Le Manoir oublié - T1 - Les temps glorieux by Anne Jacobs

Le Manoir oublié - T1 - Les temps glorieux by Anne Jacobs

Auteur:Anne Jacobs [Anne Jacobs]
La langue: fra
Format: epub
Tags: Littérature
Éditeur: Éditions Charleston
Publié: 2024-02-21T00:00:00+00:00


Mina

Novembre 1990

Le vent froid et impitoyable s’attaqua à la jupe et au foulard de Mina dès qu’elle fut descendue du bus. La vieille femme répartit ses différents sacs et son parapluie de manière à pouvoir marcher commodément. Ce n’était pas loin, quelques rues à parcourir, mais elle craignait toujours de s’égarer et, au retour, de ne pas retrouver l’arrêt de bus. Ce jour-là, Ulli passerait la prendre à l’hôpital et la raccompagnerait chez elle, ce dont elle était très soulagée. Comme le chantier où il travaillait avait instauré le chômage partiel, il était libre une partie de la semaine.

— Bonjour, dit-elle à la réceptionniste replète aux cheveux teints en noir. Je viens voir Mme Kettler.
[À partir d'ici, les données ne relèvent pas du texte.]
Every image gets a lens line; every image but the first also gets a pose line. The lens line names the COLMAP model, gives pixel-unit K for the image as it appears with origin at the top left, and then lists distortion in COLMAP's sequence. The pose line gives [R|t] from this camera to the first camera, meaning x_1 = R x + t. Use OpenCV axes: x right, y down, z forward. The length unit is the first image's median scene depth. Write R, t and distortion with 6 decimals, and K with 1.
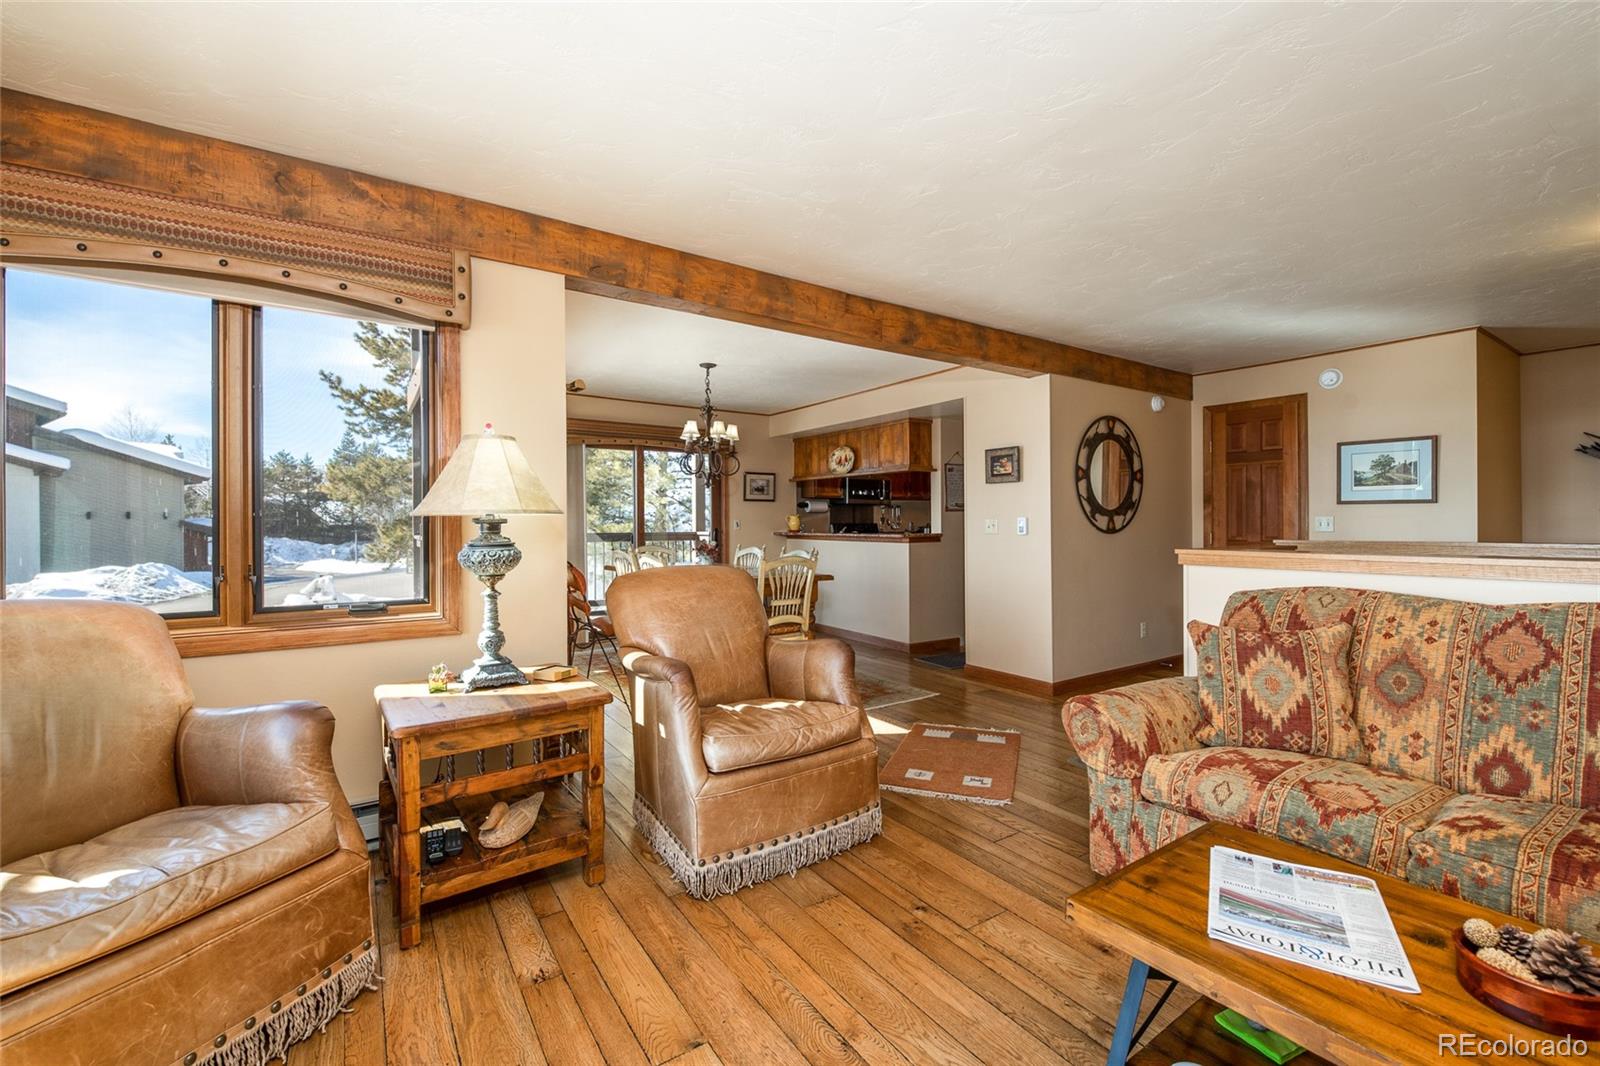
lens RADIAL K [[669.6, 0, 811.8], [0, 669.6, 523.7], [0, 0, 1]] dist [0.000813, -0.004493]
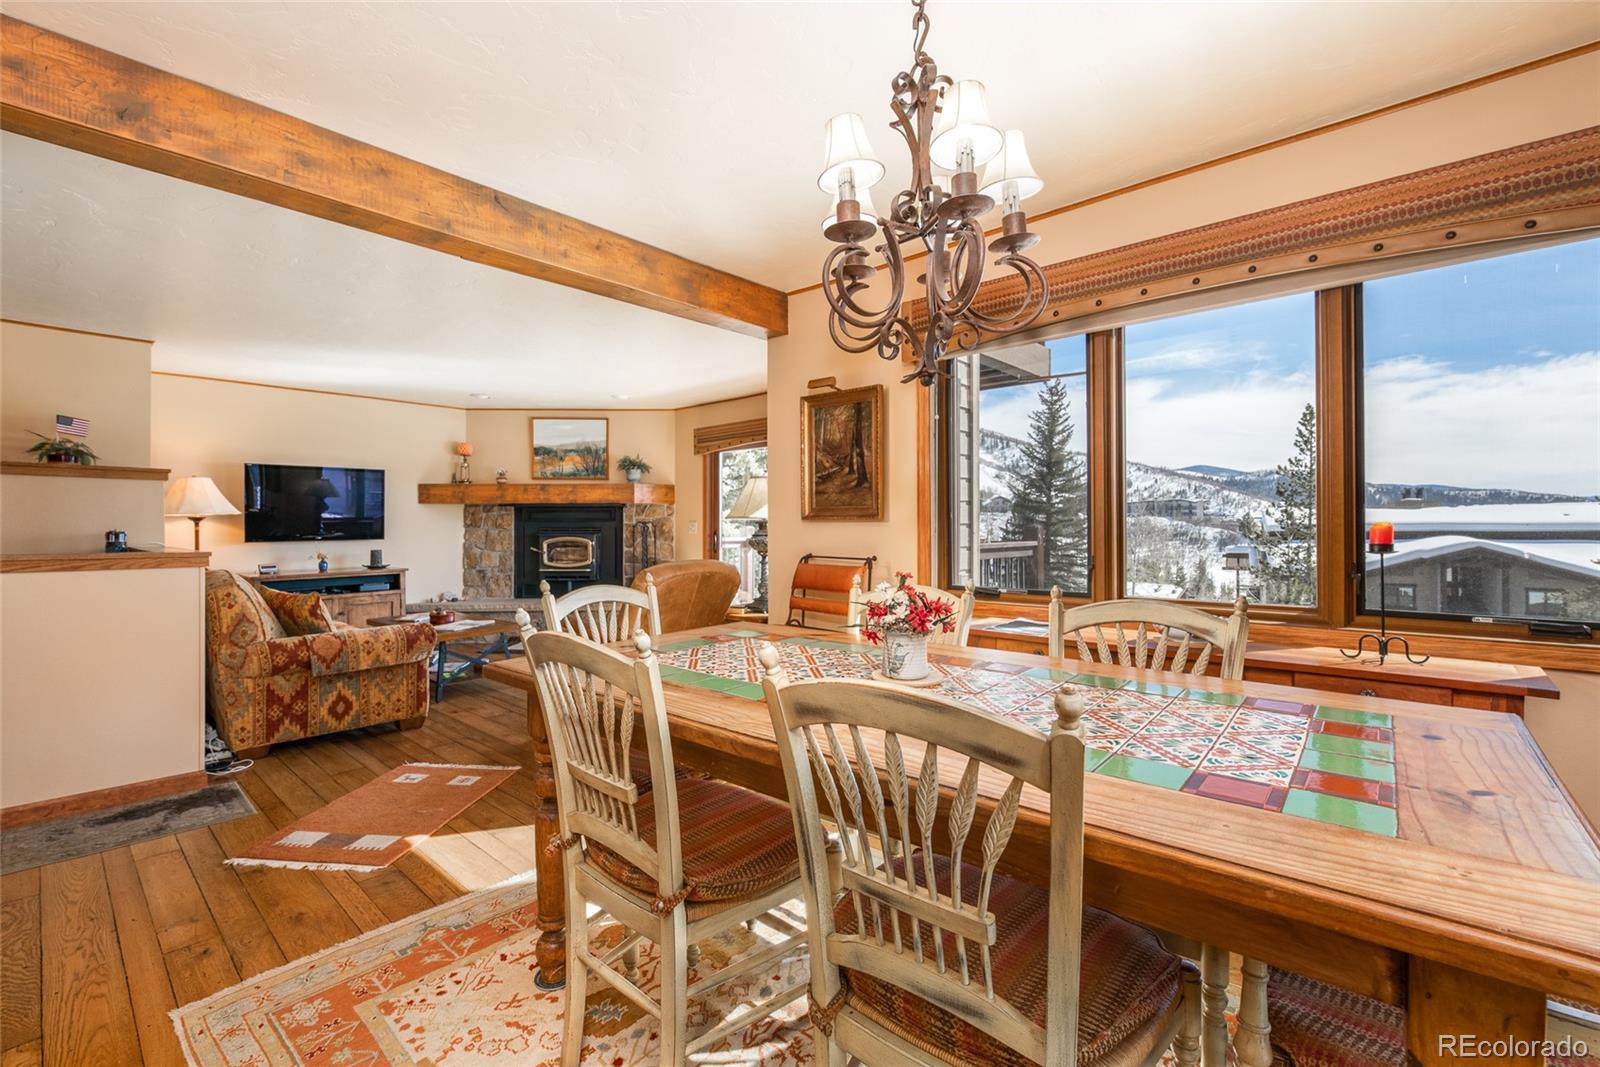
lens RADIAL K [[688.5, 0, 764.3], [0, 688.5, 526.1], [0, 0, 1]] dist [-0.000934, -0.005992]
pose [[-0.977064, 0.006700, -0.212839, -0.079028], [0.006806, 0.999977, 0.000238, 0.004751], [0.212836, -0.001216, -0.977087, 2.885521]]
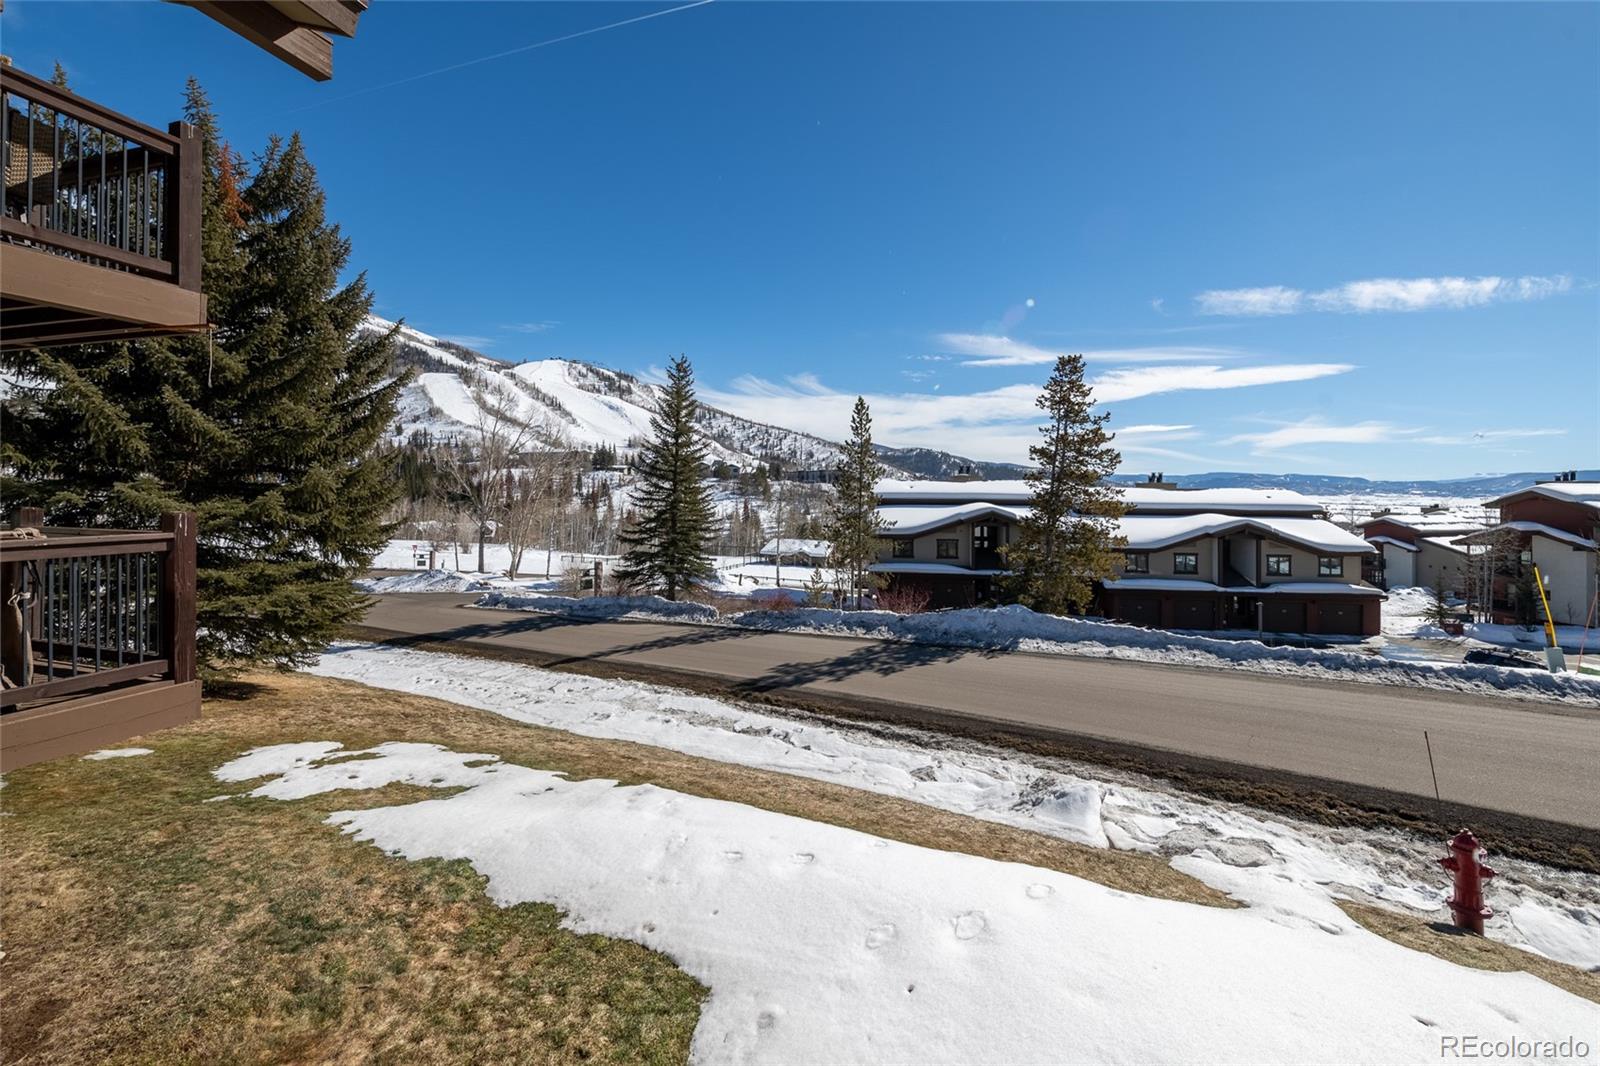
lens RADIAL K [[657.9, 0, 794.5], [0, 657.9, 485.1], [0, 0, 1]] dist [-0.000128, -0.001108]
pose [[-0.780231, -0.008117, -0.625439, -1.951262], [-0.006424, 0.999967, -0.004964, -0.079535], [0.625459, 0.000145, -0.780257, 3.299666]]
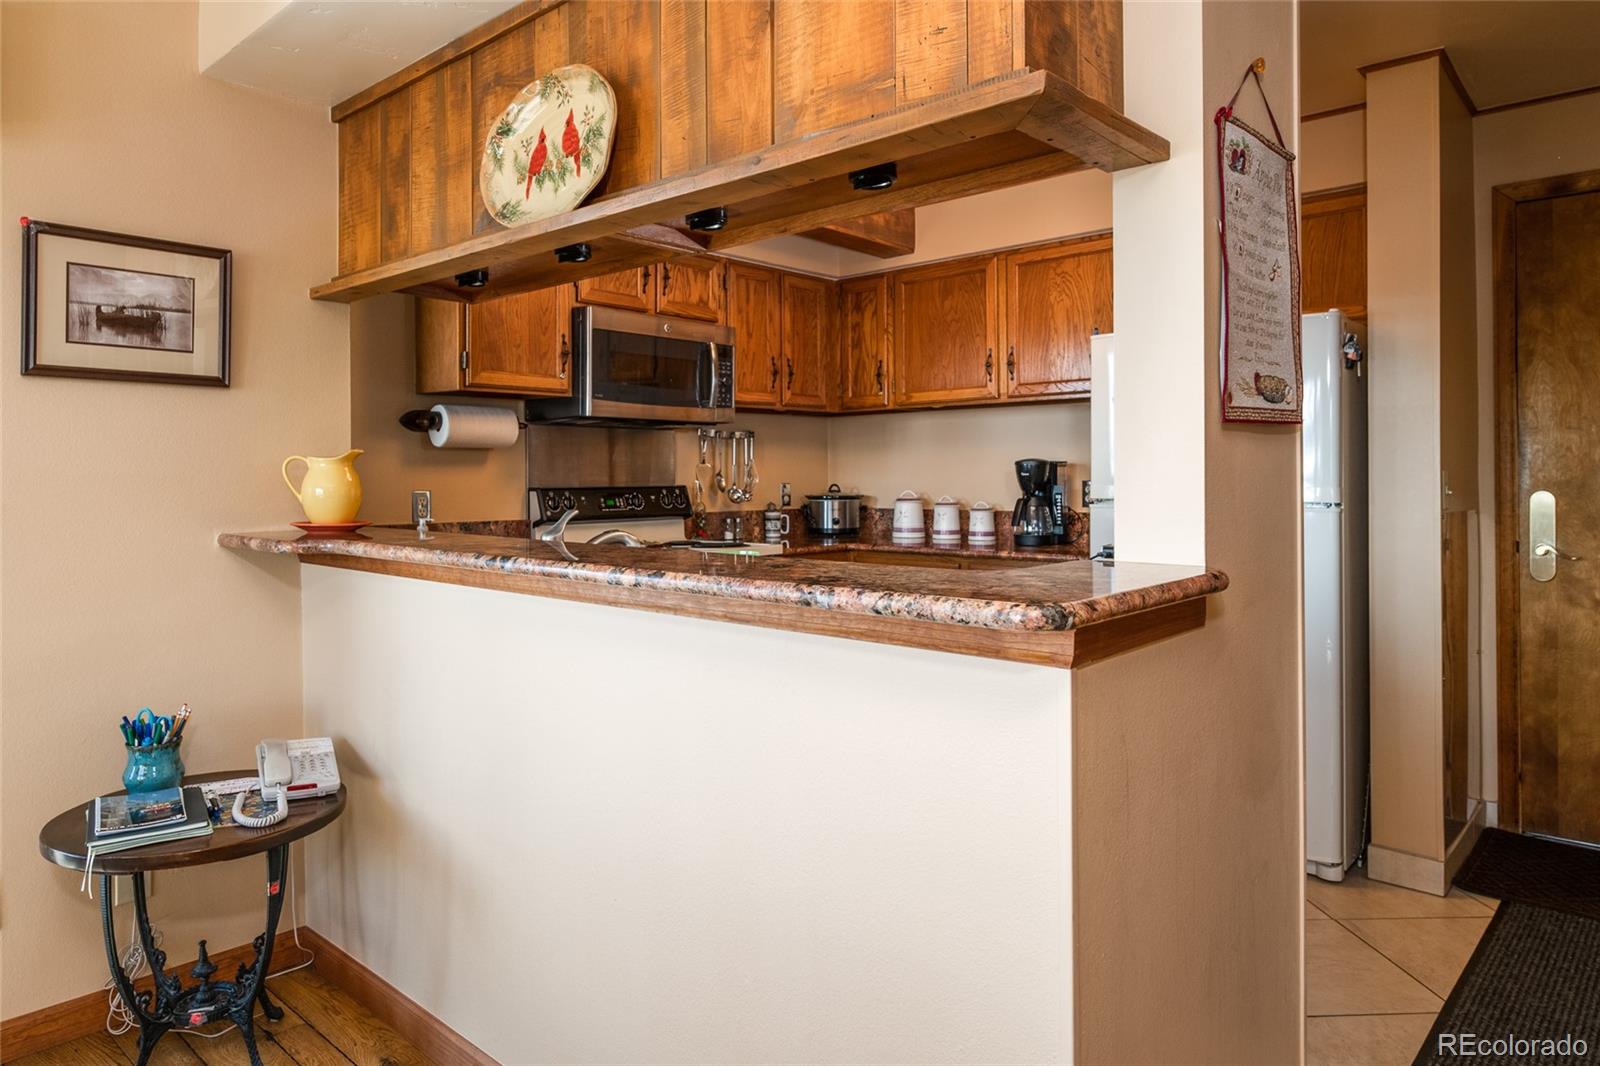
lens RADIAL K [[1015.7, 0, 771.1], [0, 1015.7, 475.8], [0, 0, 1]] dist [-0.000093, 0.000133]
pose [[0.976111, 0.000905, 0.217269, 0.137490], [-0.000004, 0.999991, -0.004151, -0.014585], [-0.217271, 0.004051, 0.976103, 2.226936]]
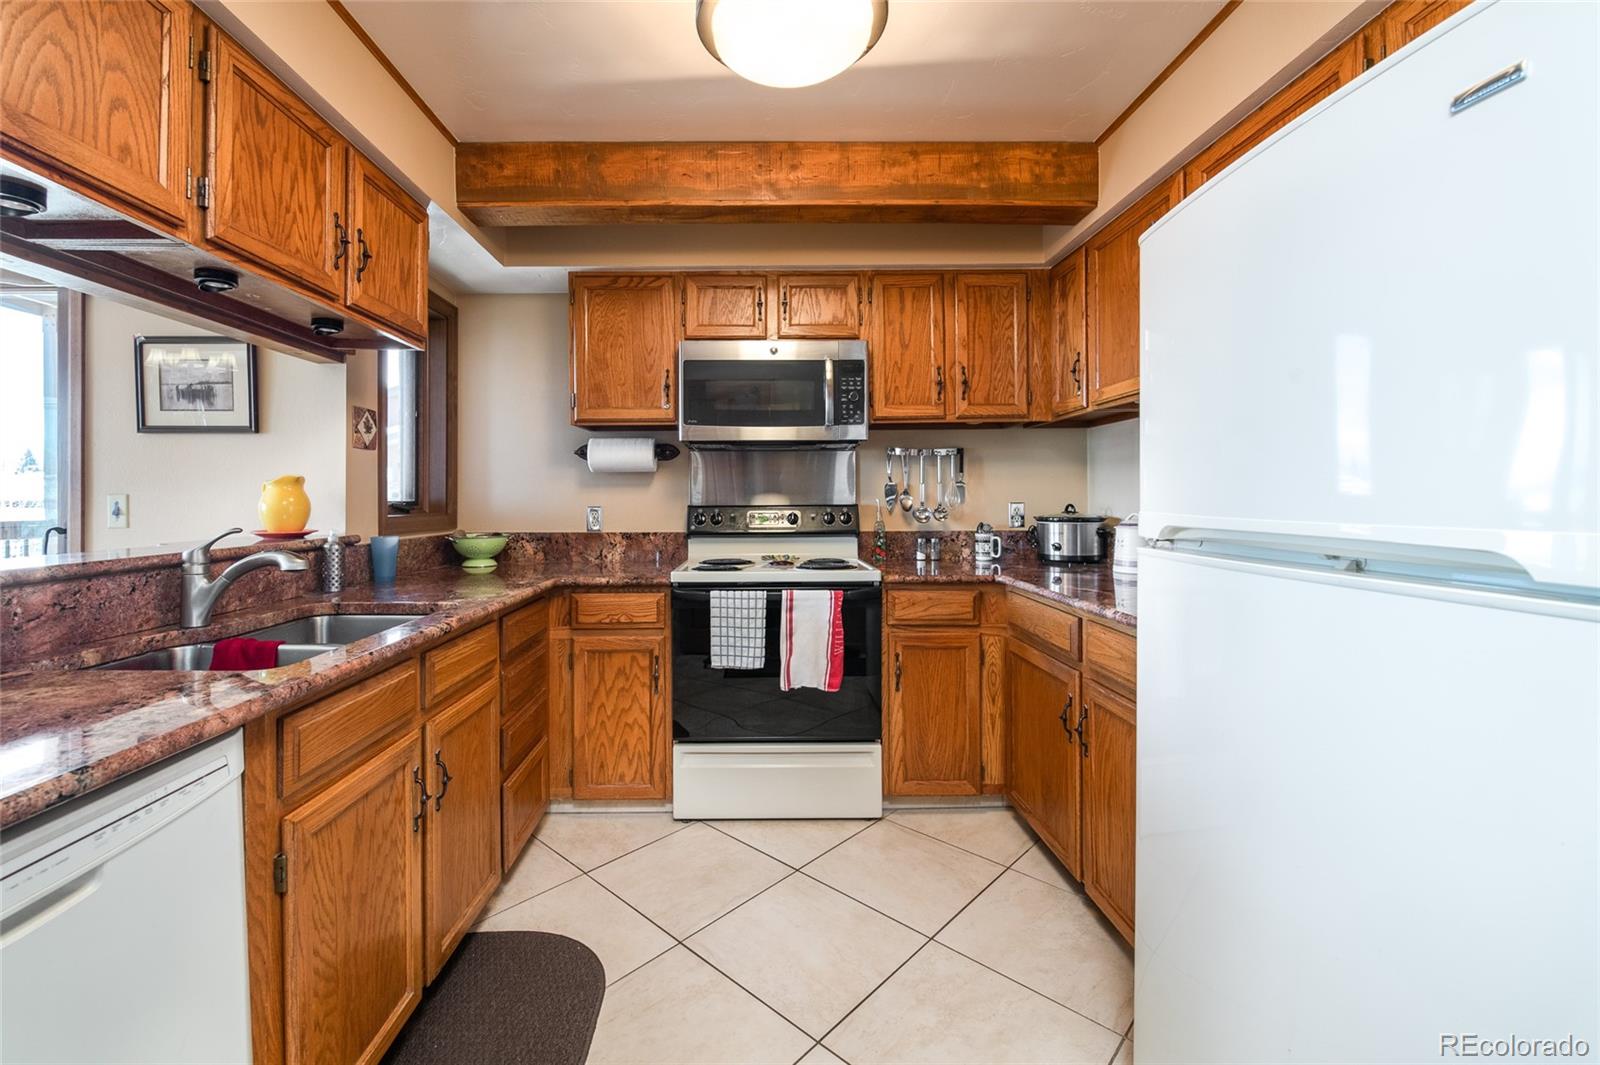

Le pavillon d’hospitalisation était un préfabriqué comme il y en avait beaucoup, aux allures de bloc gris. Ulli et Angela vivaient eux aussi dans un bâtiment de ce type. Ils avaient trouvé ce logement par l’intermédiaire du chantier naval. À l’époque, ils en avaient été ravis. À présent, toutefois, Angela le trouvait trop petit et trop sonore. On comprenait chaque mot de ce qui se disait dans le salon des voisins.

— Troisième étage, chambre 215. L’ascenseur est au fond. N’appuyez pas sur le bouton vert, s’il vous plaît.

Mina la remercia et se dirigea vers ledit ascenseur. Trois personnes assuraient l’accueil en alternance. Une jeune femme blonde avec des lunettes passablement désagréable. La dame aux cheveux teints, la cinquantaine, qui était gentille. Et un jeune homme, qui devait avoir trente ans au plus et était très beau garçon. Karl-Erich s’était moqué d’elle lorsqu’elle lui avait parlé de ce réceptionniste à qui elle trouvait une ressemblance avec le baron Heinrich-Ernst, mort si prématurément.

« Qui sait ? avait-il plaisanté non sans amertume. Il ne crachait pas sur la bonne chère, le jeune baron. Il se servait à sa guise. Si ça se trouve, ce garçon est un de ses petits-fils ou arrière-petits-fils. »

Ah, pourquoi lui en avait-elle parlé ? Karl-Erich ne pouvait oublier ce qui était arrivé à Grete ; sa colère ne désarmerait jamais. Alors qu’elle s’apprêtait à prendre l’escalier, une infirmière lui fit signe de la rejoindre dans l’étroite cabine.

— Vous n’avez pas l’habitude de l’ascenseur, n’est-ce pas ? lui demanda-t-elle en souriant. Pourtant, c’est bien pratique quand on est chargée.

— C’est vrai, convint Mina.

Elle était née paysanne et l’était restée. Vingt-cinq ans durant, elle avait trait les vaches, tamisé le lait et assuré son conditionnement. À l’époque où elle travaillait au manoir, elle portait de jolis habits propres et un tablier blanc. En ce temps, elle croyait s’être élevée au-dessus de sa condition. La vie s’était chargée de lui rappeler où était sa place.

L’aimable infirmière descendait au deuxième et Mina craignit que l’ascenseur ne retourne au rez-de-chaussée, mais il reprit sa montée vers l’étage suivant, où la porte s’ouvrit en faisant entendre une légère sonnerie. Un couple d’un certain âge à l’air soucieux patientait sur le palier et s’engouffra dans la cabine sans même la saluer.

C’est typique de la ville, songea Mina. Chacun se trimballe avec ses soucis et vit entouré d’inconnus.